╭─ GIVEN PASSAGE
If during the Examiner’s review, they find the application does not qualify for registration on the Principal Register, an Office Action will be issued indicating that the trademark is rejected. Rather than barring a potential trademark from registration completely, the Examiner may give the option of amending the application for registration to the Supplemental Register. Supplemental registration is generally offered if a mark is seen as currently too generic for registration on the Principal Register. If over a five-year period, while on the Supplemental Register, a mark “acquires distinctiveness,” registration on the Principal Register can be sought. This requires that an entirely new trademark application be filed seeking registration on the Principal Register.
Post Registration Information and Warning:
A registered trademark must be maintained to keep it enforced. This rule prevents trademarks from being excluded from registration without the adverse mark actually being in current use. To maintain a U.S. trademark registration, you must continue to use the mark in connection with the goods/services identified in the registration, and occasionally file certain documents in the USPTO. One of the main requirements is to submit a specimen proving that the mark is currently in use. The time frame for trademark renewal is five years after registration, then every nine to ten years thereafter.
Between five and six years after registration, a Declaration of Continued Use (or Excusable Non-Use) must be filed. This is also called an Affidavit of Continuing Use, or a Section 8 Affidavit, since its requirements appear in section 8 of the Trademark Act codified at 15 U.S.C. § 1058. The affidavit also requires a specimen of the mark as used in commerce and a fee for each class of goods. By every tenth anniversary thereafter, a Declaration of Continued Use and an Application for Renewal must be filed. The Application for Renewal, governed by section 9 of the Trademark Act (15 U.S.C. § 1059) also requires a fee for each class of goods covered by the registration.
╰─
╭─ DATASET ROWS
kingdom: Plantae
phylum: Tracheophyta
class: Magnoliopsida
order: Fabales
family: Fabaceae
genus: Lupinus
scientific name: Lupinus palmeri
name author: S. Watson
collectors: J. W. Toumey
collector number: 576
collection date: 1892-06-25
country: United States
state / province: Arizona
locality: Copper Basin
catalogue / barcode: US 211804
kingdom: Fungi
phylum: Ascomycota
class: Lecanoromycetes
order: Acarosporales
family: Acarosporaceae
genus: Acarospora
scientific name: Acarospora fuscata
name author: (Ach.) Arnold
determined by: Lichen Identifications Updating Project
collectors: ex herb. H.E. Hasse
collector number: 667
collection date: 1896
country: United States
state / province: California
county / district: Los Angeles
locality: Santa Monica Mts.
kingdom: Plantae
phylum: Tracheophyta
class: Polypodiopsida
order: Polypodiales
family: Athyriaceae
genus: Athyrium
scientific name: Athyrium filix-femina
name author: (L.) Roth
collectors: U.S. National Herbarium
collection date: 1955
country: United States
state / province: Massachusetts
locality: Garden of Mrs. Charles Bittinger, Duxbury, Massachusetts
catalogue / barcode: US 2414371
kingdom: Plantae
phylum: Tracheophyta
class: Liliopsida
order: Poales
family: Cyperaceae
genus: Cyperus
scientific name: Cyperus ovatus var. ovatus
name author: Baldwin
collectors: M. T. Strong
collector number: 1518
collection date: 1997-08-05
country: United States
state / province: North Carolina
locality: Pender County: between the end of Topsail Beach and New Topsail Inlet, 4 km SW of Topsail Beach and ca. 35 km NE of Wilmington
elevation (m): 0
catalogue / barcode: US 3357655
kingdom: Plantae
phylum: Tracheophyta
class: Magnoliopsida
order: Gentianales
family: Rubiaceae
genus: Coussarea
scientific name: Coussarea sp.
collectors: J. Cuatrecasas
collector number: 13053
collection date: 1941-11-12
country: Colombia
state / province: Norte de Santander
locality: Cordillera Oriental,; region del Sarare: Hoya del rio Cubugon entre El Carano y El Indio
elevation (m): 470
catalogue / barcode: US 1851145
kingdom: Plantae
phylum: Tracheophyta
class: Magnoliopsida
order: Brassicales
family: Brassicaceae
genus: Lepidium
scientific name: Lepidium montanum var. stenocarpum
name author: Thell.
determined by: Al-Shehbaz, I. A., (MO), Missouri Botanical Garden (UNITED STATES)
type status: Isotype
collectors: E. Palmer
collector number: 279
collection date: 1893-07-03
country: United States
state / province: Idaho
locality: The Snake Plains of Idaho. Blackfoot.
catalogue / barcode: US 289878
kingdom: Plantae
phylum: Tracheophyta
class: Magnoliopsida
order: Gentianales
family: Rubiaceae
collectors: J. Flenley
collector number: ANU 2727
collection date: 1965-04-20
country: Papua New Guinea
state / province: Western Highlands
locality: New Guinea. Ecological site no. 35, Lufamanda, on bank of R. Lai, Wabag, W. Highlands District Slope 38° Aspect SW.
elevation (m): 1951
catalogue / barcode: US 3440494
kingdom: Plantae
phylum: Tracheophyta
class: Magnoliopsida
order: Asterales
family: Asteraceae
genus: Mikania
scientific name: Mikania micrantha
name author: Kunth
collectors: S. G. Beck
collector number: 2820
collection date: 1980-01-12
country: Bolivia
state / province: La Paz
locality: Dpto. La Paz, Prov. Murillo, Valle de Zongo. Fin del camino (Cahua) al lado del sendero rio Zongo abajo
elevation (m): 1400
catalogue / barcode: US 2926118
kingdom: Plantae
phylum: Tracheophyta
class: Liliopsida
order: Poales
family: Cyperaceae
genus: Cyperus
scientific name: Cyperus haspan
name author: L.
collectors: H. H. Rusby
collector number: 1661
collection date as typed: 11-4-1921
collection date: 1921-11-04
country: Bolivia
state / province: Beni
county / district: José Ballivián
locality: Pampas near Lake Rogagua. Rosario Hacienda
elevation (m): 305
╰─
* YOUR TASKS:
a – Using the trademark registration passage, say whether each statement agrees with it: (i) the Section 8 Affidavit is due between five and six years after registration; (ii) a mark on the Supplemental Register moves to the Principal Register automatically once it acquires distinctiveness; (iii) the Application for Renewal requires a fee for each class of goods covered by the registration. Answer yes or no for each and quote the deciding words.
b – Continue the trademark registration passage from the point where it stops.

* TASK-BY-TASK RESULTS:
a –
(i) Yes: "Between five and six years after registration, a Declaration of Continued Use (or Excusable Non-Use) must be filed. This is also called an Affidavit of Continuing Use, or a Section 8 Affidavit"
(ii) No: "This requires that an entirely new trademark application be filed seeking registration on the Principal Register."
(iii) Yes: "also requires a fee for each class of goods covered by the registration"

b –
After a mark on the Principal Register has been registered for five years, in addition to the requirement to file a Declaration of Continued Use, the USPTO offers an option Declaration of Incontestability, governed by section 15 of the Trademark Act. The declaration is a signed statement claiming incontestable rights in a trademark and continuous use of the trademark for five years. The Declaration also requires an additional filing fee, per class.
A Declaration of Incontestability is not available to trademarks on registered on the Supplemental Register. If it is believed that a mark has gained distinctiveness after five years on the Supplemental Register, an applicant may file a new trademark application seeking registration on the Principal Register. Alternatively, after five years of registration, a trademark on the Supplemental Register can be maintained by filing a Declaration of Continued Use and an Application for Renewal at the appropriate deadlines mentioned above. Continuing registration on the Supplemental Register will maintain the rights provided by it while the mark continues to gain eligibility for the Principal Register.
After a trademark is in use and/or registered, the market must be monitored for infringement. The trademark owner is expected to enforce their ownership or risk losing rights to the mark. If infringement is suspected, a notice of the trademark rights should be sent to the infringer with the request to cease and desist. This cease and desist notice should, at a minimum, advise the infringer to stop the infringement, or expect further action. While it is not required, having an experienced legal team behind a cease and desist notice can help avoid the potential for the tables to turn. A simple cease and desist notice can be justification for a defamation complaint, claim of extortion, or even material for a counter suit.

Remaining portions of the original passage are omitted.